Осознав свою женскую сущность и начав ею пользоваться, Оксана и по прошествии двадцати лет с момента того разговора не переставала считать внешний облик прекрасным оружием для достижения целей. Жизнь доказала, что если иногда подобная схема и дает сбой, то осечки становятся лишь исключениями, подтверждающими правила. Мужчины падки на круглые коленки, глубокий вырез и томный взгляд. И уж если партнер жаждет лишний раз взглянуть на все это, то ради заключения выгодной сделки Оксана не преминет предоставить ему такую возможность.

Она еще раз перечитала записи в ежедневнике, просмотрела адреса, потом набрала номер офиса. Как обычно, не здороваясь, отдала распоряжение секретарю:

– Узнай, можно ли перенести встречу с застройщиком на вторую половину дня. Меня устроит в четыре.

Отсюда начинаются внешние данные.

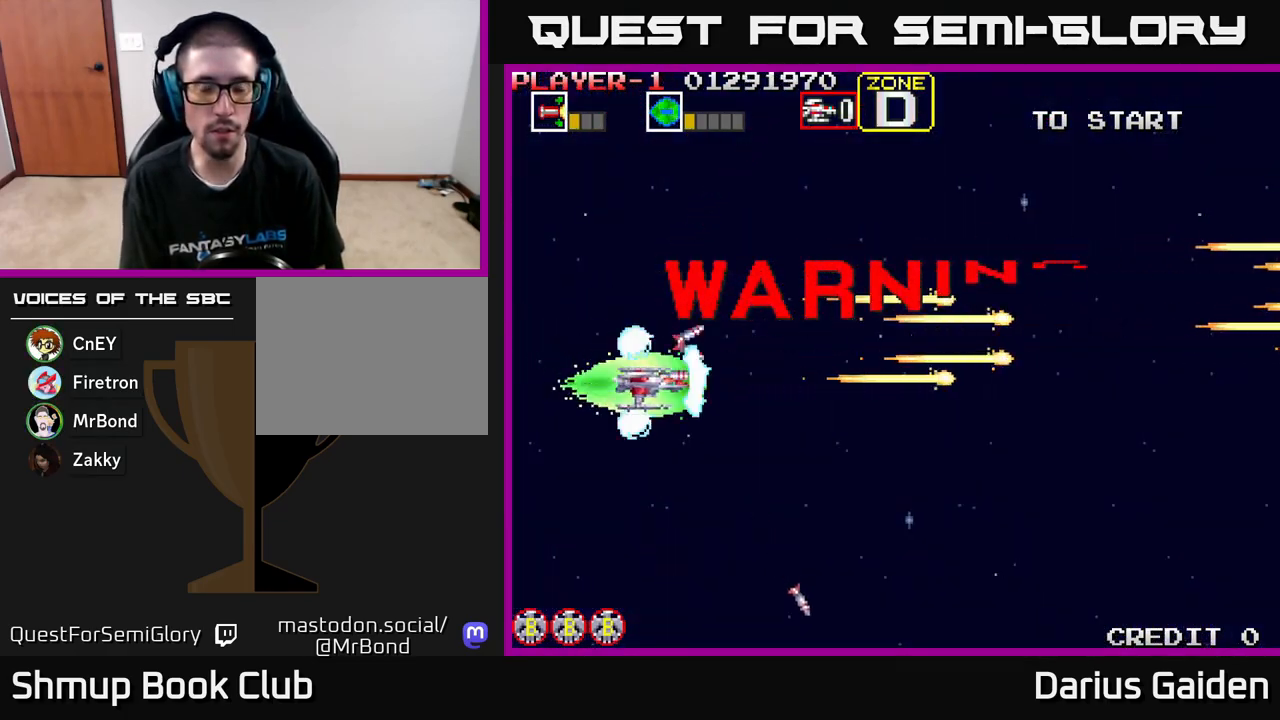
{"buttons": [], "left_stick": "center", "events": [[283, "DPAD_DOWN", "up"], [467, "DPAD_RIGHT", "up"], [483, "R2", "up"]]}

И еще скажи, есть ли у «Новой линии» салоны в районе Хорошевки?

В ответ трубка попыталась что‑ то возразить, но:

– Я прекрасно знаю, что больше всего образцов выставлено на Смоленке. Но если я задаю вопрос, будь любезна ответить, договорились? Выполняй, я жду. – И через пару минут: – Да, записываю. Первый Боткинский проезд? Что это они в глушь такую забрались? Там хоть есть на что посмотреть, или одно старье стоит? Ладно, поеду взгляну. С застройщиком договорилась? Ждет в 16. 00? Хорошо, буду. – Она уже собиралась дать отбой, но:

– Оксана Андреевна, все‑ таки по поводу сирени…

– Знаешь, если не найдешь белую, можешь остановиться на любой другой. Цвет, в конце концов, не имеет решающего значения.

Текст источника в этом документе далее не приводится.